Problem
Across the lines of the records below, how many have the string "part" in them? Answer with the number alone.

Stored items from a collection
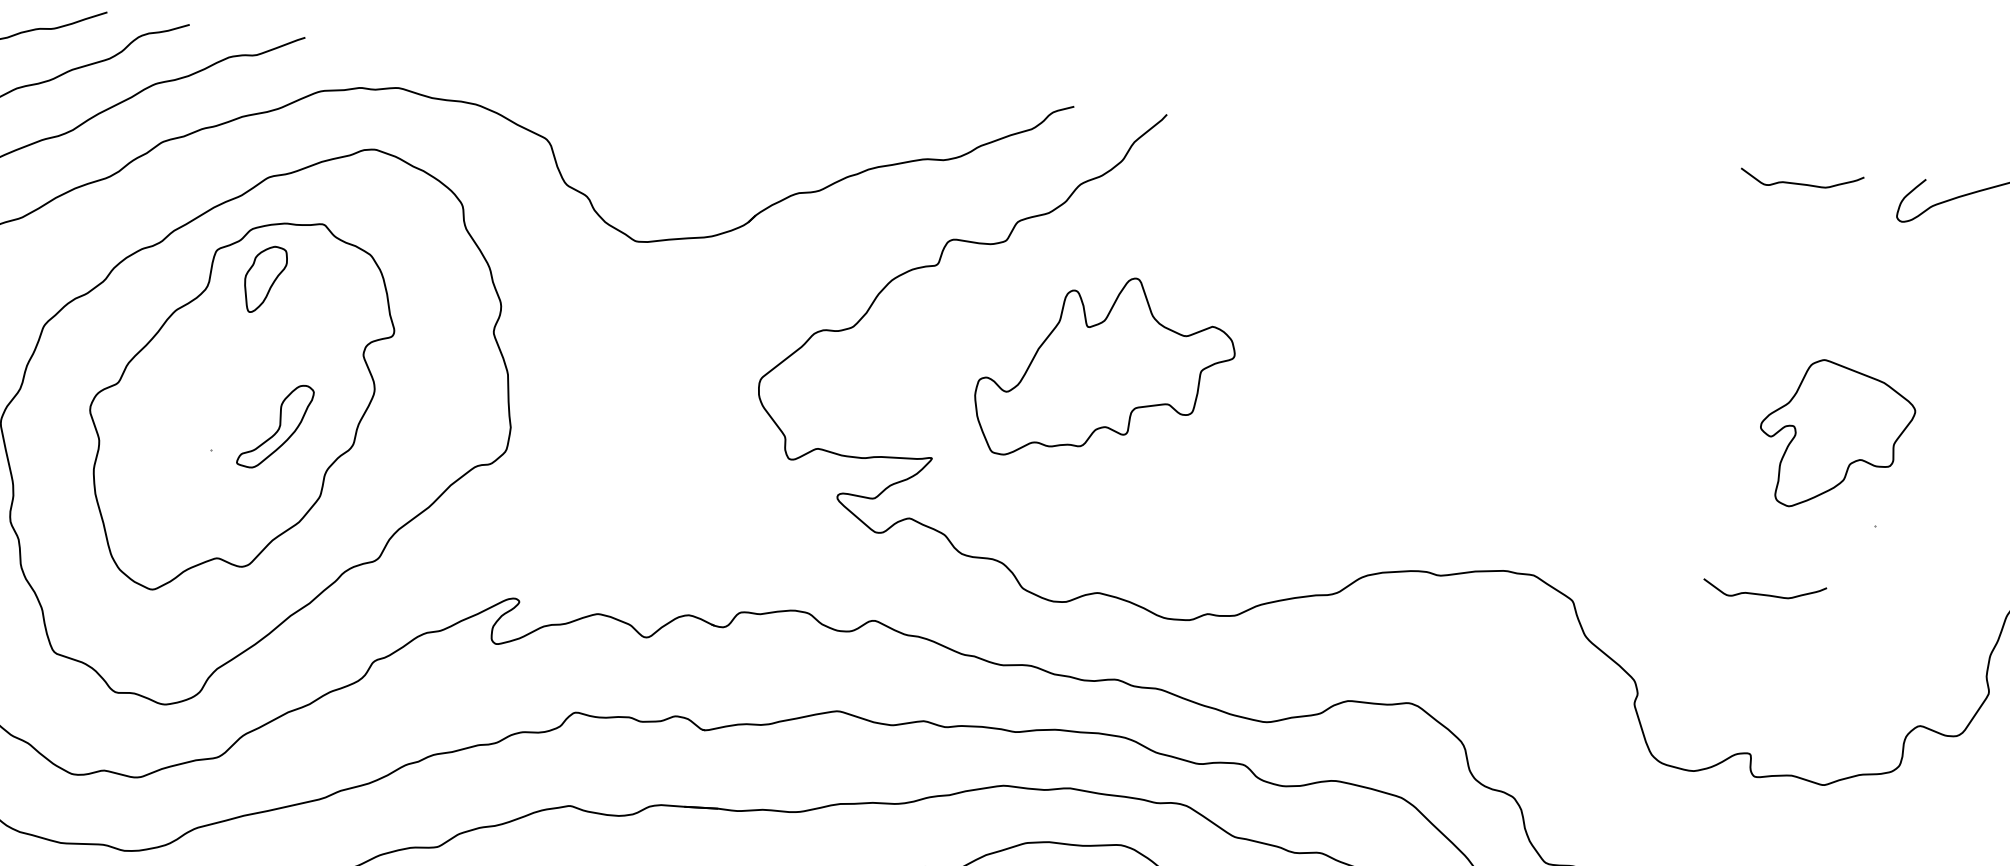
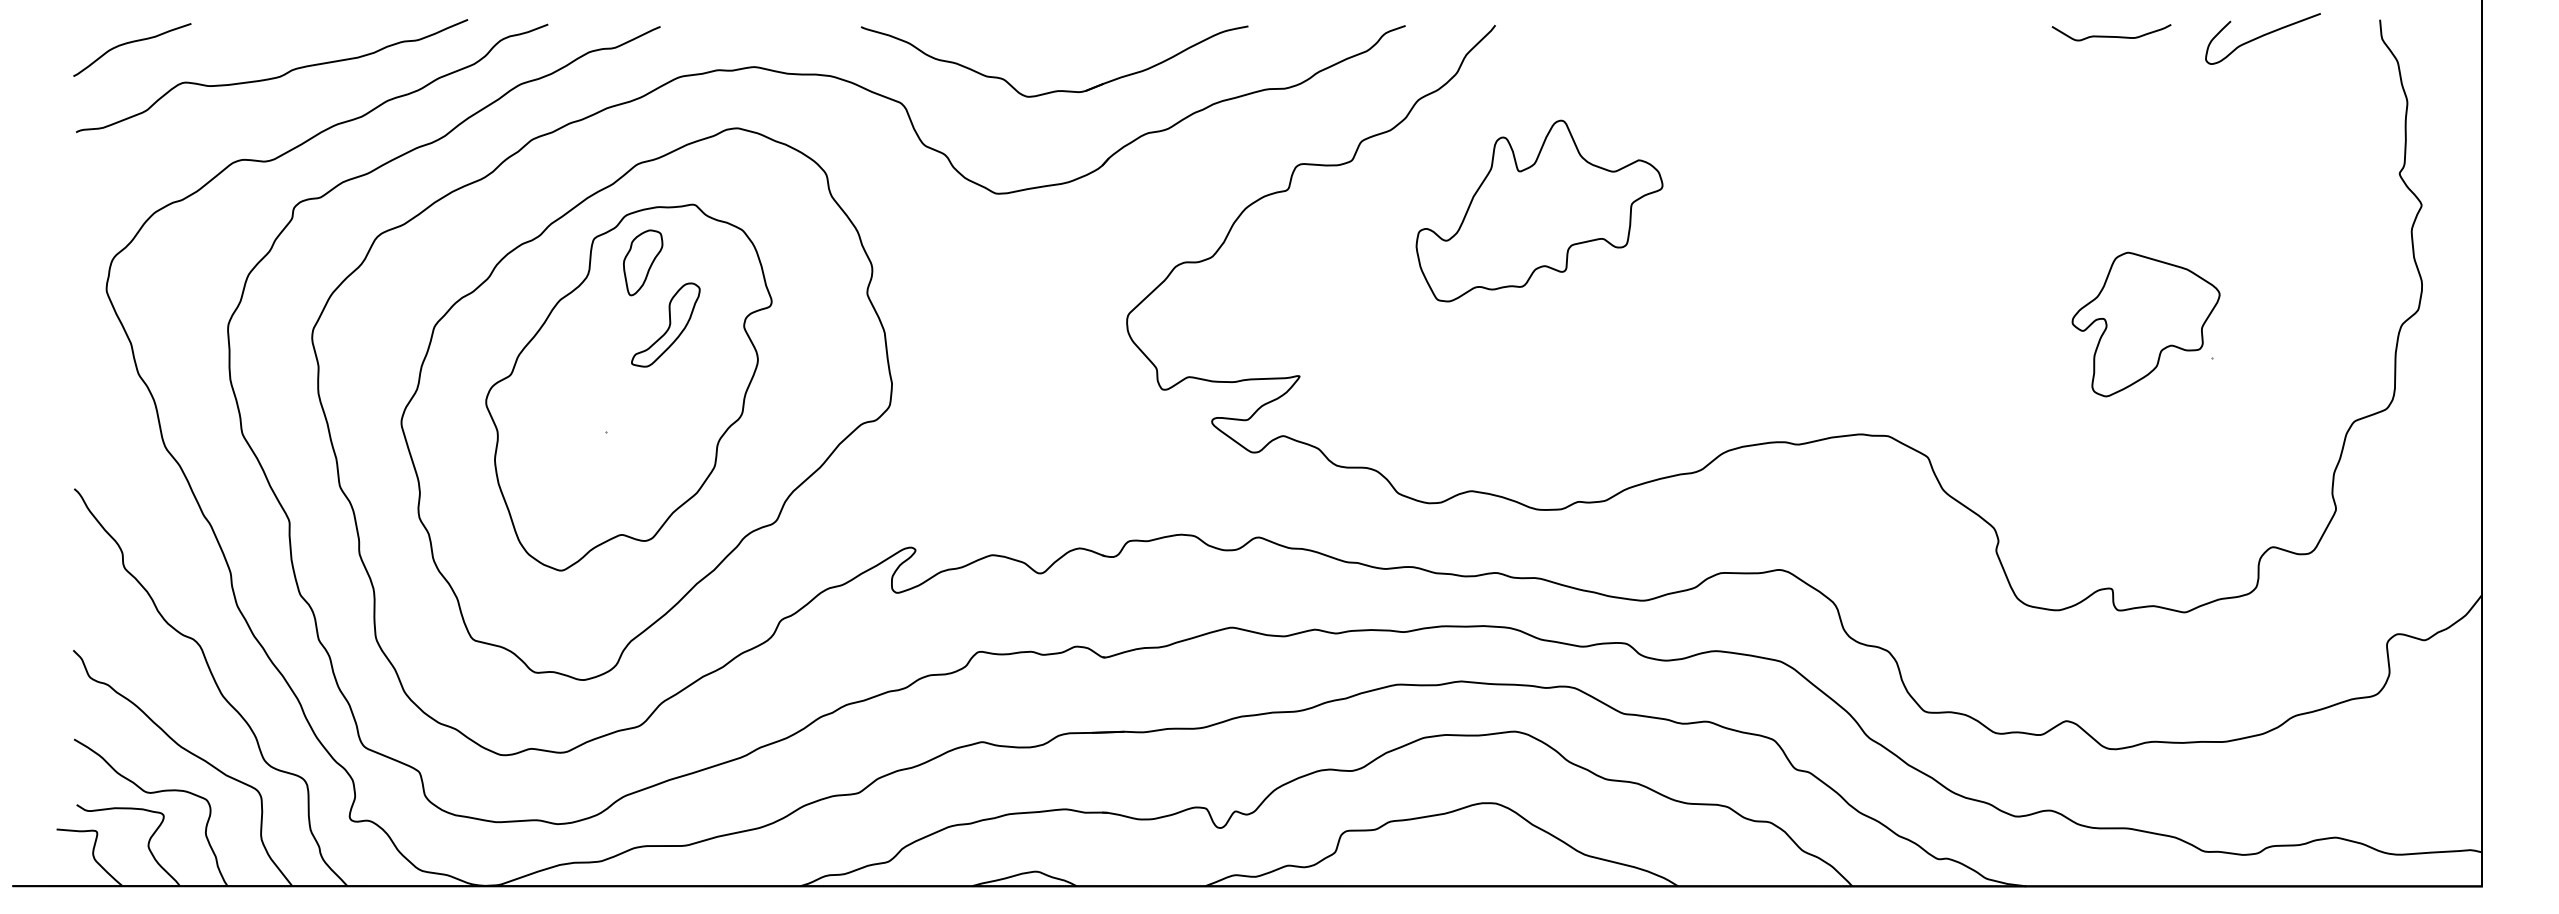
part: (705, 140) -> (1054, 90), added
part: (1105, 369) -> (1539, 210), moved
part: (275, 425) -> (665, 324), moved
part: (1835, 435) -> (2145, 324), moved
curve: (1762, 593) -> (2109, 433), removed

Response to this exercise
4